DouglassHighSchool
The Frederick Douglass High School in Atlanta in this 2008 file photo. Creative Commons/Dreman1731

Eleven Atlanta public school educators will be sentenced later this month to as much as 20 years in prison after a jury on Wednesday found them guilty of racketeering in a massive test-cheating scandal involving at least 44 schools and 178 school system employees. After a nearly six-month trial, the former teachers, administrators and one school principal were found guilty of erasing incorrect answers or telling students the correct answers in order to secure cash bonuses and promotions, according to Reuters.

The trial underscores the high-stakes nature of standardized testing in American public school systems. The scandal was exposed after the Atlanta Journal Constitution began examining how Atlanta-area students managed to significantly increase their test scores starting in 2009. The school system uses the statewide Criterion-Referenced Competency Test.
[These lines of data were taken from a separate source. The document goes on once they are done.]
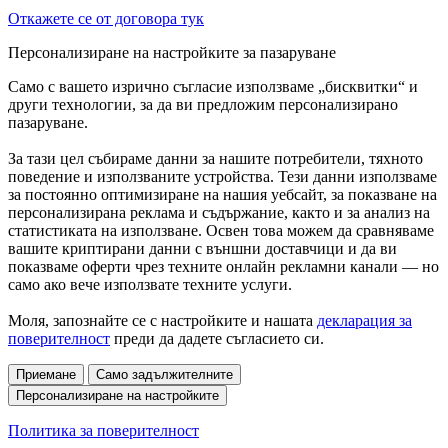
Откажете се от договора тук
Персонализиране на настройките за пазаруване
Само с вашето изрично съгласие използваме „бисквитки“ и
други технологии, за да ви предложим персонализирано
пазаруване.
За тази цел събираме данни за нашите потребители, тяхното
поведение и използваните устройства. Тези данни използваме
за постоянно оптимизиране на нашия уебсайт, за показване на
персонализирана реклама и съдържание, както и за анализ на
статистиката на използване. Освен това можем да сравняваме
вашите криптирани данни с външни доставчици и да ви
показваме оферти чрез техните онлайн рекламни канали — но
само ако вече използвате техните услуги.
Моля, запознайте се с настройките и нашата
декларация за
поверителност
преди да дадете съгласието си.
Приемане
Само задължителните
Персонализиране на настройките
Политика за поверителност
“People know that the test scores are flawed for a variety of reasons and that they cannot be relied on as the sole or primary factor to make high-stakes decisions,” Robert A. Schaeffer, the public education director of the National Center for Fair & Open Testing, told the New York Times.

Gov. Sonny Perdue ordered an investigation into the suspicious rise in scores for Atlanta-areas public school students. Findings from the investigation released in 2011 found widespread cheating in the school district. In one instance, a principal wore gloves as she altered test sheets to avoid leaving fingerprints.
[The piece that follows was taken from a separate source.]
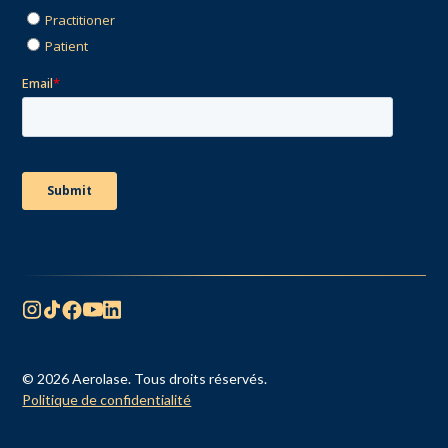
© 2026 Aerolase. Tous droits réservés.
Politique de confidentialité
District Superintendent Beverly L. Hall, a former Newark school superintendent who died from breast cancer last month, was accused by investigators of sowing a culture of fear and retaliation among administrators that allowed cheating to take place for years. Hall maintained her innocence and said the actions of 178 district educators doesn’t reflect on the more than 3,000 teachers in the system.

Nevertheless, a grand jury indicted Hall and 34 other district employees for complicity in the crime. Most of them reached plea agreements, but a dozen chose to go to trial. Only one of the defendants that chose to go to trial was exonerated. Former elementary school teacher Dessa Curb walked free.
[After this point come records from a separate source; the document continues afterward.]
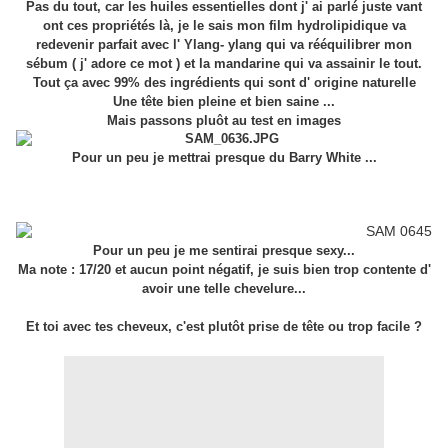
Pas du tout, car les huiles essentielles dont j' ai parlé juste vant
ont ces propriétés là, je le sais mon film hydrolipidique va
redevenir parfait avec l' Ylang- ylang qui va rééquilibrer mon
sébum ( j' adore ce mot ) et la mandarine qui va assainir le tout.
Tout ça avec 99% des ingrédients qui sont d' origine naturelle
Une tête bien pleine et bien saine ...
Mais passons pluôt au test en images
Pour un peu je mettrai presque du Barry White ...
Pour un peu je me sentirai presque sexy...
Ma note : 17/20 et aucun point négatif, je suis bien trop contente d'
avoir une telle chevelure...
Et toi avec tes cheveux, c'est plutôt prise de tête ou trop facile ?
“I’m thankful to God that it turned out well for me, but I’m very upset about the others,” Curb told reporters on Wednesday.

“Our entire effort in this case was simply to get our community to stop and take a look at our educational system,” District Attorney Paul L. Howard Jr. said. “I think because of the decision of this jury today that people will stop. I think people will stop, and they will make an assessment of our educational system.”